Konuşurken vücudunuzun ve yüzünüzün görüşme­ye katılanlara dönük olması ve göz temasının sağlanması siz konuşurken karşı tarafın dikkatinin size toplanması­na ve hem sizin hem de karşı tarafın konsantrasyonu­nun bozulmasına engel olur.

Rahat ve dik bir şekilde oturun. Aşırı mimik veya el kol hareketlerinden kaçının.

Konuya göre yüz ifadenizi ayarlayın. Yeri gelince gülümseyin ve çok ciddi bir şey konuşuluyorsa da ciddi bir şekilde karşı tarafa odaklandığınızı belli edin.

Görüşme sırasında sizin olduğu kadar karşı tarafın­da benden diline dikkat edin. Buna göre sorularınızı ve cevaplarınızı ayarlayın. Ancak görüşmeyi yapanın her hareketinden bir anlam çıkartarak tedirgin olmak da yanlıştır. Sadece süreklilik gösteren hareketlerine dikkat edilmelidir.

Soruları Cevaplarken

Görüşme sırasında sorulan sorulara açık ve dürüst cevap vermeniz, belki de gelecekte işvereniniz olabile­cek kişilerle şimdiden güvene dayalı bir iletişim kurma­nıza yardımcı olacaktır.

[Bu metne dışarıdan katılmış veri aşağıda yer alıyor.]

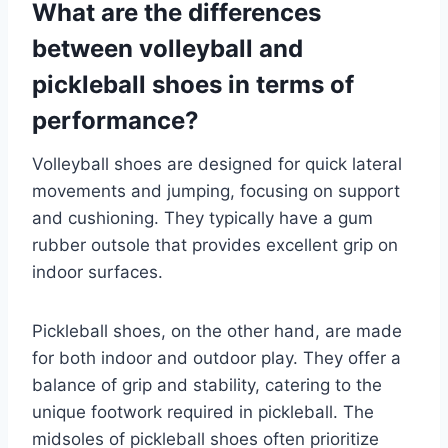
What are the differences
between volleyball and
pickleball shoes in terms of
performance?
Volleyball shoes are designed for quick lateral
movements and jumping, focusing on support
and cushioning. They typically have a gum
rubber outsole that provides excellent grip on
indoor surfaces.
Pickleball shoes, on the other hand, are made
for both indoor and outdoor play. They offer a
balance of grip and stability, catering to the
unique footwork required in pickleball. The
midsoles of pickleball shoes often prioritize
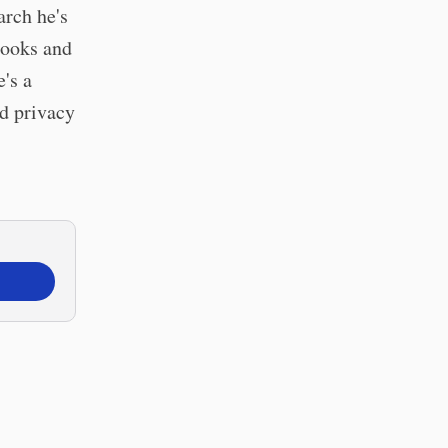
arch he's
books and
's a
nd privacy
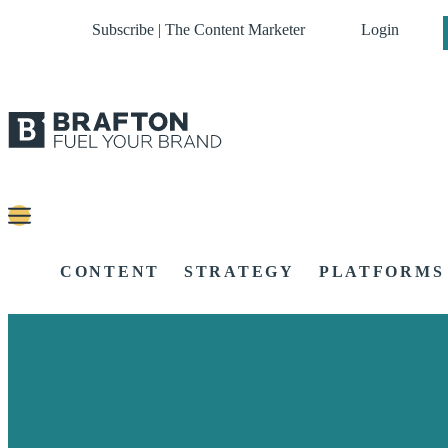
Subscribe | The Content Marketer
Login
CONTENT
STRATEGY
PLATFORMS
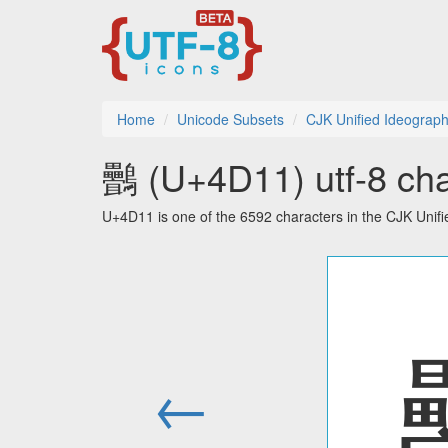
Home
Unicode Subsets
CJK Unified Ideograph
䴑 (U+4D11) utf-8 cha
U+4D11 is one of the 6592 characters in the CJK Unif
←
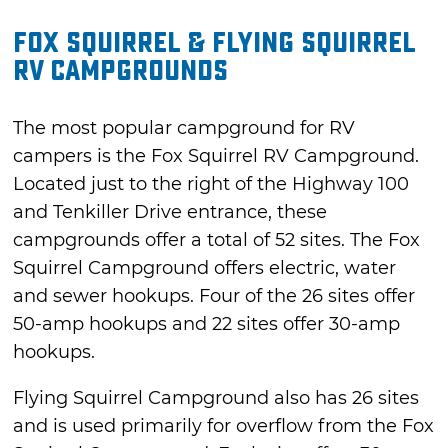
Fox Squirrel & Flying Squirrel
RV Campgrounds
The most popular campground for RV
campers is the Fox Squirrel RV Campground.
Located just to the right of the Highway 100
and Tenkiller Drive entrance, these
campgrounds offer a total of 52 sites. The Fox
Squirrel Campground offers electric, water
and sewer hookups. Four of the 26 sites offer
50-amp hookups and 22 sites offer 30-amp
hookups.
Flying Squirrel Campground also has 26 sites
and is used primarily for overflow from the Fox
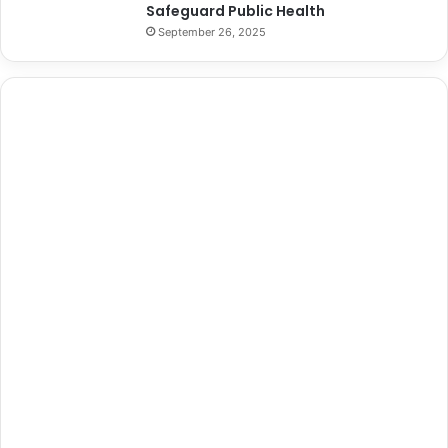
Safeguard Public Health
September 26, 2025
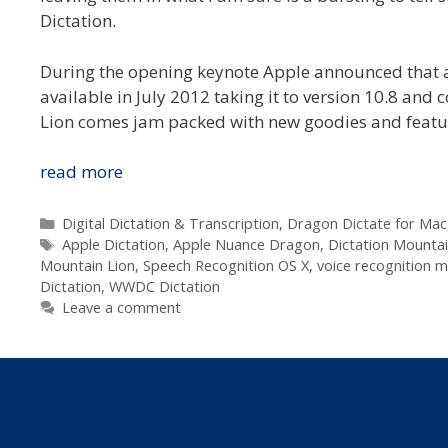
Dictation.
During the opening keynote Apple announced that a
available in July 2012 taking it to version 10.8 and 
Lion comes jam packed with new goodies and featu
Apple
read more
Announce
Voice
Categories
Digital Dictation & Transcription
,
Dragon Dictate for Mac
Tags
Recognition
Apple Dictation
,
Apple Nuance Dragon
,
Dictation Mountai
Mountain Lion
,
Speech Recognition OS X
,
voice recognition 
Built
Dictation
,
WWDC Dictation
Into
Leave a comment
Mountain
Lion
at
WWDC
2012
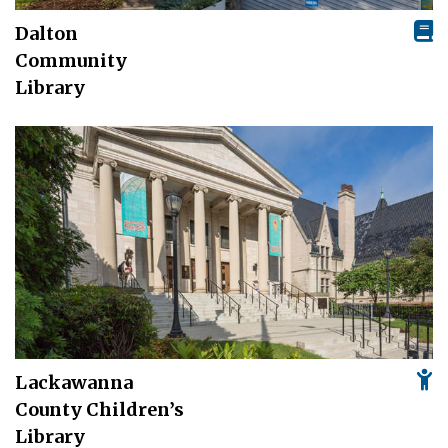
Dalton
Community
Library
Lackawanna
County Children’s
Library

Çok uzun ve sonu gelmeyen, karmaşık cümleler kur­mayın kısa, soruya tam karşılık gelen bir cevap verin, gerektirmedikçe; “Evet-Hayır” şeklinde kestirme cevap­lardan ve “eeee”, “aaa” şeklinde boşluk doldurma söz­cüklerinden mümkün olduğunca kaçının.

Sorulara cevap vermek için acele etmeyin. Eğer ka­fanızda cevabı tasarlamak istiyorsanız suyunuzdan bir yudum alıp cevap verin. Cevap vermeden önce kısa bir duraklama yapmanız sizin açınızdan olumsuz olmaz. Ancak duraksamanın uzamamasına dikkat edin.

Cevabını bilmediğiniz sorularda bunu dürüstlükle itiraf edin ama bu tarz durumların mümkün olduğunca az olmasına da dikkat edin. Hiç beklemediğiniz sorular­la karşılaştığınızda da mümkün olduğunca rahat şekil­de cevaplamaya çalışın.

İş görüşmesi sonunda görüşme sizce iyi geçmemişse bile görüşme yerinden güler yüzlü ve soğukkanlı olarak ayrılın.